::: SUPPLIED ENTRIES

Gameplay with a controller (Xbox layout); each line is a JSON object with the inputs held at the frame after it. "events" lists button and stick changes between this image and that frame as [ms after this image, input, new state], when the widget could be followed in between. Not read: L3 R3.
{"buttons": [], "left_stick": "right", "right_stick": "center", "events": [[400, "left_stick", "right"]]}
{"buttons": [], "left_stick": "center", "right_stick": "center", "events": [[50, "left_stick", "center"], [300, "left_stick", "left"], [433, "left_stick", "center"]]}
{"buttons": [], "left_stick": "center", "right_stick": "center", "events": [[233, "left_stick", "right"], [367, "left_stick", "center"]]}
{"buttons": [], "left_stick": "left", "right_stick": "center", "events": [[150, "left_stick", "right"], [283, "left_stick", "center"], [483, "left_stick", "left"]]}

::::::

## REQUIRED ACTION
All of the data shown above should be printed exactly as given.

## YOUR RESPONSE
Gameplay with a controller (Xbox layout); each line is a JSON object with the inputs held at the frame after it. "events" lists button and stick changes between this image and that frame as [ms after this image, input, new state], when the widget could be followed in between. Not read: L3 R3.
{"buttons": [], "left_stick": "right", "right_stick": "center", "events": [[400, "left_stick", "right"]]}
{"buttons": [], "left_stick": "center", "right_stick": "center", "events": [[50, "left_stick", "center"], [300, "left_stick", "left"], [433, "left_stick", "center"]]}
{"buttons": [], "left_stick": "center", "right_stick": "center", "events": [[233, "left_stick", "right"], [367, "left_stick", "center"]]}
{"buttons": [], "left_stick": "left", "right_stick": "center", "events": [[150, "left_stick", "right"], [283, "left_stick", "center"], [483, "left_stick", "left"]]}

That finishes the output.